TRIBUNNEWS.COM - Dunia menghadapi ancaman serius terhadap stabilitas ekonomi global seiring memanasnya konflik di Timur Tengah.
Kepala International Energy Agency, Fatih Birol, memperingatkan bahwa perang antara Amerika Serikat, Israel, dan Iran telah memicu krisis energi yang berpotensi mengguncang ekonomi dunia.
Dalam pidatonya di National Press Club Australia, Senin (23/3/2026), Birol menyebut situasi saat ini sebagai ancaman besar yang tidak bisa diabaikan.
Ia menegaskan bahwa tidak ada satupun negara yang akan kebal jika krisis ini terus berlanjut.

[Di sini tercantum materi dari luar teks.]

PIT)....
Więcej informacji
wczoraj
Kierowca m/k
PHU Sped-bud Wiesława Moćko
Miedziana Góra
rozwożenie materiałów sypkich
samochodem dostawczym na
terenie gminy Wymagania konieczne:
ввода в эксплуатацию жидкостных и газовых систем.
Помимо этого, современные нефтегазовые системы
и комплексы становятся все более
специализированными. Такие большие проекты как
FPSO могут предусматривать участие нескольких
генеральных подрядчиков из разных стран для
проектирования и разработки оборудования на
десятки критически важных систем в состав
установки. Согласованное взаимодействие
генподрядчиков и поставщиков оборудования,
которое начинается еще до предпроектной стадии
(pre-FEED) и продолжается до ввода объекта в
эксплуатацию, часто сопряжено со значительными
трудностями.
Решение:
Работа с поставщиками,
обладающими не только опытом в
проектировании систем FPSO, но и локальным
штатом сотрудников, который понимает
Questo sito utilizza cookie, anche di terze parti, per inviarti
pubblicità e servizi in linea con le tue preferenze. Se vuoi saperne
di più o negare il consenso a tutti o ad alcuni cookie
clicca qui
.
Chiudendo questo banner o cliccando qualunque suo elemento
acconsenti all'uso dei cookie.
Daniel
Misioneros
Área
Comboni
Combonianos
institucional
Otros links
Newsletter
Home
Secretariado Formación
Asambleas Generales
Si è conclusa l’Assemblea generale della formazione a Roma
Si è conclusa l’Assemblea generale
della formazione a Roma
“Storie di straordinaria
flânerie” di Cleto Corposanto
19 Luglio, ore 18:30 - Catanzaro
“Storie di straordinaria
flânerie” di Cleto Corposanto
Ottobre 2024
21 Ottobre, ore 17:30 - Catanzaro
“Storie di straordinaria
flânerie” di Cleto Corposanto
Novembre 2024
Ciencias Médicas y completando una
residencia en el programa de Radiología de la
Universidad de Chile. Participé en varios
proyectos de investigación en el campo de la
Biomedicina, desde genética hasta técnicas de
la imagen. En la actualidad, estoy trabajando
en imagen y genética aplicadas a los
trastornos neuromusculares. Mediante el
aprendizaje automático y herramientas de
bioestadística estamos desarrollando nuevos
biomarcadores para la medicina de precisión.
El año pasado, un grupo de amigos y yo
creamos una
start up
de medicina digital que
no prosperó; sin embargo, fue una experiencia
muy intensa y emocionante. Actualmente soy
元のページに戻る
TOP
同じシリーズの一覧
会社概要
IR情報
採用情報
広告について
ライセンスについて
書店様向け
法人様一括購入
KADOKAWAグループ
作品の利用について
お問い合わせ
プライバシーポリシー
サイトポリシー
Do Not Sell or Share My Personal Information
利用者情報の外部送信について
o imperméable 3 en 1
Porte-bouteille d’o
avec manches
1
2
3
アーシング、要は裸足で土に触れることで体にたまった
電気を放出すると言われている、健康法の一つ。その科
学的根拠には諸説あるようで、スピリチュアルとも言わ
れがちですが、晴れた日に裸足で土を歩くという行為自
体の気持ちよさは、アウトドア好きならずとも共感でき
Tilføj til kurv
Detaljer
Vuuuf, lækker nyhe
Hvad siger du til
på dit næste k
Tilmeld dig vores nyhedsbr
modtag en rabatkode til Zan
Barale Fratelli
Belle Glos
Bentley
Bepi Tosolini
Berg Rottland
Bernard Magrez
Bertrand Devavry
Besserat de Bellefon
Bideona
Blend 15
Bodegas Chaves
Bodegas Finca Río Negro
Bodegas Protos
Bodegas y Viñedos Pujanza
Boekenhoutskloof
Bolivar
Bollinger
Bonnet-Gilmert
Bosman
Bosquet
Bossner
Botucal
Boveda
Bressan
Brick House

“Ekonomi global saat ini menghadapi ancaman yang sangat besar, dan saya sangat berharap masalah ini dapat diselesaikan sesegera mungkin,” ujar Birol, mengutip dari DW.
Birol menggambarkan kondisi saat ini sebagai kombinasi dari dua krisis minyak dan satu krisis gas sekaligus.
Ia membandingkan situasi ini dengan guncangan minyak pada 1970-an serta dampak perang Rusia-Ukraina terhadap pasokan gas global.
Menurutnya, jika konflik terus bereskalasi, dampaknya bahkan bisa lebih buruk dibandingkan krisis energi sebelumnya.
Hal ini terutama dipicu oleh terganggunya jalur distribusi energi dunia di Selat Hormuz.
Selat Hormuz Jadi Kunci
Namun, konflik yang berlangsung membuat jalur tersebut hampir lumpuh. Gangguan terhadap lalu lintas kapal tanker menyebabkan pasokan energi dunia terganggu dan memicu lonjakan harga minyak di pasar internasional.
Kondisi ini berdampak langsung pada stabilitas ekonomi global, terutama bagi negara-negara yang bergantung pada impor energi.
Presiden Donald Trump sebelumnya mendesak Iran untuk segera membuka kembali jalur tersebut.
Desakan ini muncul di tengah saling ancam antara Amerika Serikat dan Iran yang justru memperburuk situasi di kawasan.
Sementara itu, Kepala International Energy Agency, Fatih Birol, menegaskan bahwa solusi paling penting untuk meredakan krisis energi saat ini adalah memastikan Selat Hormuz kembali dibuka sepenuhnya.
Baca juga: Iran Gertak, Ancam Hancurkan Infrastruktur Vital Teluk jika Trump Serang Pembangkit Listrik Teheran
Menurutnya, kelancaran distribusi energi global sangat bergantung pada normalisasi jalur tersebut.